Officials from the Environmental Protection Agency said they were investigating the timeline of events surrounding the oil spill. They said Enbridge could be penalized with fines if they did not complete the containment and cleanup work.

In this city of about 54,000 people that is best known as the global headquarters of Kellogg Company, residents could still smell oil on Wednesday as black masses of goop streamed down the river. Chris Simmons, the vice mayor who had been leading the city because the mayor was out of town, called the spill “a horrible disaster.”

The city had worked hard over the years to restore the once dirty river, he said.

“This river has bounced back from being mistreated in decades past,” he said. “We even had bald eagles come back.

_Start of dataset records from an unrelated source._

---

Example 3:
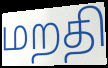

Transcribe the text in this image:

மறதி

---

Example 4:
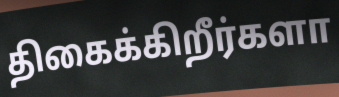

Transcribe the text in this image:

திகைக்கிறீர்களா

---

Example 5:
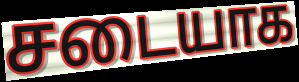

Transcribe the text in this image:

சடையாக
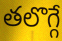
తలొగ్గే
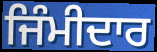
ਜਿੰਮੀਦਾਰ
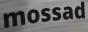
mossad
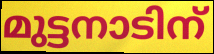
മുട്ടനാടിന്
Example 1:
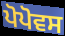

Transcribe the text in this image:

ਪੋਪੋਵਸ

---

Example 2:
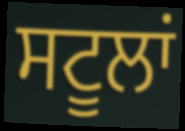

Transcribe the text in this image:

ਸਟੂਲਾਂ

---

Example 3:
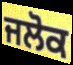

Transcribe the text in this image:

ਜਲੋਕ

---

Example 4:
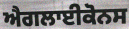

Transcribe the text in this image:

ਐਗਲਾਈਕੋਨਸ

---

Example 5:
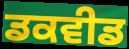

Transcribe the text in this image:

ਡਕਵੀਡ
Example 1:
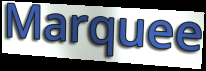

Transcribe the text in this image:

Marquee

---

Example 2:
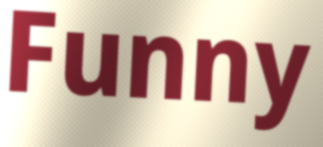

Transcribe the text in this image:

Funny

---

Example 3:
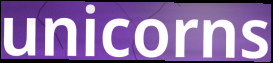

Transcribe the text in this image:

unicorns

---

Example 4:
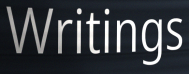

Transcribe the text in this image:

Writings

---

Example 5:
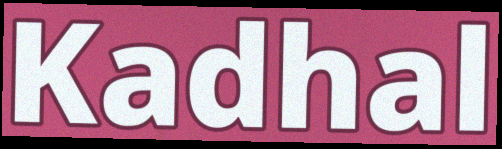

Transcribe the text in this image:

Kadhal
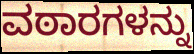
ವಠಾರಗಳನ್ನು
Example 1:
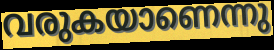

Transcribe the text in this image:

വരുകയാണെന്നു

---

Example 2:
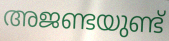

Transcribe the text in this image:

അജണ്ടയുണ്ട്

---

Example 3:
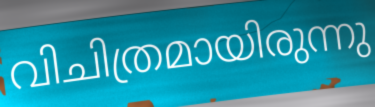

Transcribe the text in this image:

വിചിത്രമായിരുന്നു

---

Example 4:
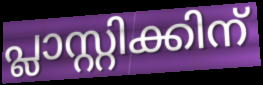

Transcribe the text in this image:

പ്ലാസ്റ്റിക്കിന്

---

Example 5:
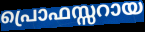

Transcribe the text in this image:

പ്രൊഫസ്സറായ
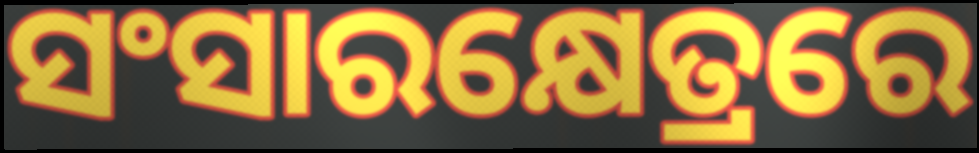
ସଂସାରକ୍ଷେତ୍ରରେ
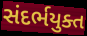
સંદર્ભયુક્ત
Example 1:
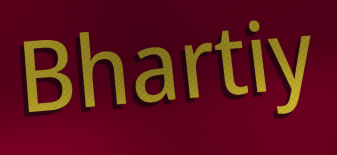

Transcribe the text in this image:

Bhartiy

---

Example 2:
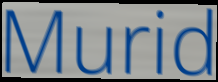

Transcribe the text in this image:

Murid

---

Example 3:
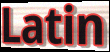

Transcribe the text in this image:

Latin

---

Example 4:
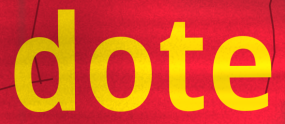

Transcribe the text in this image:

dote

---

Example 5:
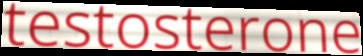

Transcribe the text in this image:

testosterone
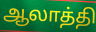
ஆலாத்தி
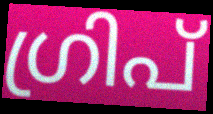
ഗ്രിപ്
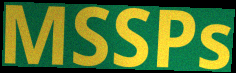
MSSPs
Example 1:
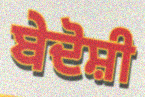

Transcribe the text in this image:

ਬੇਦੋਸ਼ੀ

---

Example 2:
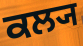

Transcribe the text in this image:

ਕਲ੍ਯ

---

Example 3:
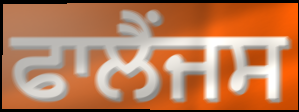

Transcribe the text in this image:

ਫਾਲੈਂਜਸ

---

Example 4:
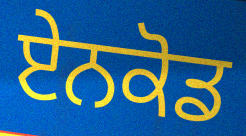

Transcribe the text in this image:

ਏਨਕੋਡ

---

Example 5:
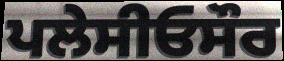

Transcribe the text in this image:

ਪਲੇਸੀਓਸੌਰ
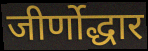
जीर्णोद्धार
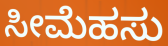
ಸೀಮೆಹಸು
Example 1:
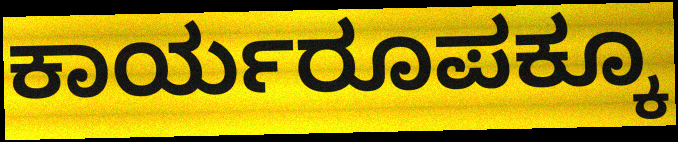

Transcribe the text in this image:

ಕಾರ್ಯರೂಪಕ್ಕೂ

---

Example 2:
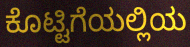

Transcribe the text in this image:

ಕೊಟ್ಟಿಗೆಯಲ್ಲಿಯ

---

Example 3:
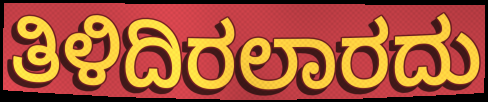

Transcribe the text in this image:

ತಿಳಿದಿರಲಾರದು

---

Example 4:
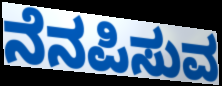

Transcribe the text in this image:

ನೆನಪಿಸುವ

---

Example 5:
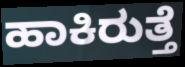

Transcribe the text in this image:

ಹಾಕಿರುತ್ತೆ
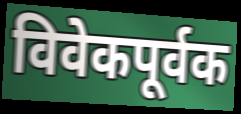
विवेकपूर्वक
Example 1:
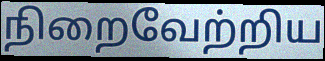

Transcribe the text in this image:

நிறைவேற்றிய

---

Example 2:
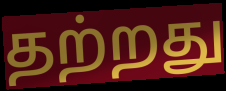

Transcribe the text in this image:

தற்றது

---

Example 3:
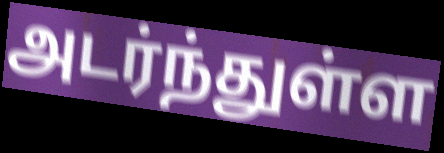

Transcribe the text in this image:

அடர்ந்துள்ள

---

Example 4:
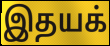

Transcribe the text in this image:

இதயக்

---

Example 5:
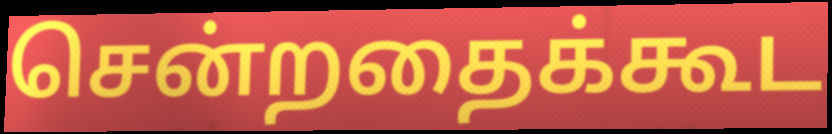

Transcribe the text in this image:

சென்றதைக்கூட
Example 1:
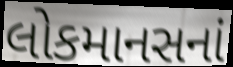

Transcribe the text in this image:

લોકમાનસનાં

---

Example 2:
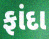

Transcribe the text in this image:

ફાંદા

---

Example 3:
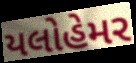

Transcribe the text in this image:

યલોહેમર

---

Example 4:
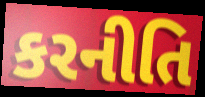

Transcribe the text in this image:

કરનીતિ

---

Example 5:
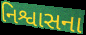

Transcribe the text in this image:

નિશ્વાસના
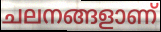
ചലനങ്ങളാണ്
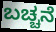
ಬಚ್ಚನೆ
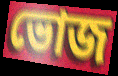
ভোজ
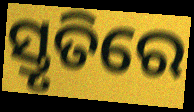
ସ୍ତୃତିରେ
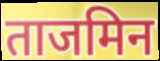
ताजमिन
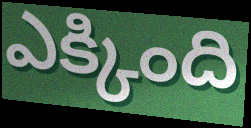
ఎక్కింది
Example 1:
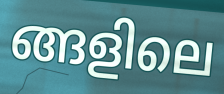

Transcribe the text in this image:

ങ്ങളിലെ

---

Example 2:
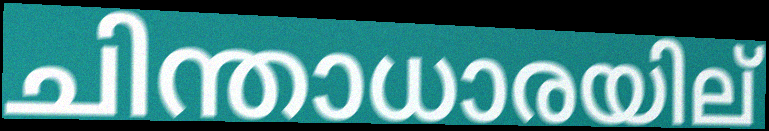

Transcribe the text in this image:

ചിന്താധാരയില്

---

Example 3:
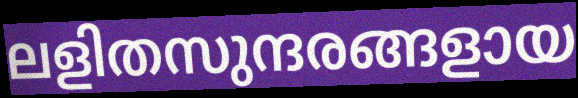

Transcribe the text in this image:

ലളിതസുന്ദരങ്ങളായ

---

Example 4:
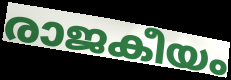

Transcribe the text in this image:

രാജകീയം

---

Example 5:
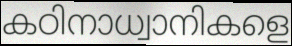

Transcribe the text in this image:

കഠിനാധ്വാനികളെ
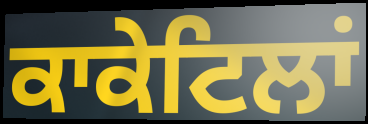
ਕਾਕੇਟਿਲਾਂ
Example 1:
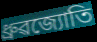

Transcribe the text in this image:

ধ্ৰুৱজ্যোতি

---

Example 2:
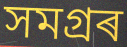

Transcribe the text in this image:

সমগ্ৰৰ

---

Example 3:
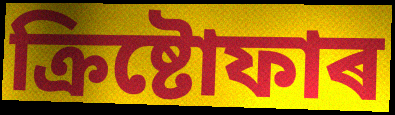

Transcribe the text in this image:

ক্ৰিষ্টোফাৰ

Now this is such a setback.”

Officials have opened a rehabilitation center for birds and other wildlife.

Some people have been sickened by the strong fumes.

Enbridge has paid for at least 30 families to stay in hotels after they reported concerns about air quality and other problems after the spill. Rachel Campbell said the smell of oil woke her up at 3 a.m. on Tuesday.

Ms. Campbell, who is pregnant, lives about six blocks from the river in Battle Creek, and she said she had trouble breathing.

“My eyes were burning, and my nose was burning,” she said. “It smelled like a diesel tanker had turned over in front of my house.”

Enbridge paid for Ms. Campbell, her husband and their two children to stay at a hotel downtown.

But others were worried about whether the company would follow through with all their promises. David Pike, a 52-year-old auto mechanic who is building a home on the river, had his doubts.

“How long is it going to take them to clean it up?” he said. “Right now, I’m frustrated. If they don’t fix this, it will turn to anger.”

Environmental groups were frustrated as well to see another oil spill after the oil spill in the Gulf of Mexico. Danielle Korpalski, a regional coordinator for the National Wildlife Federation, said the group would watch to make sure the company restored the environment.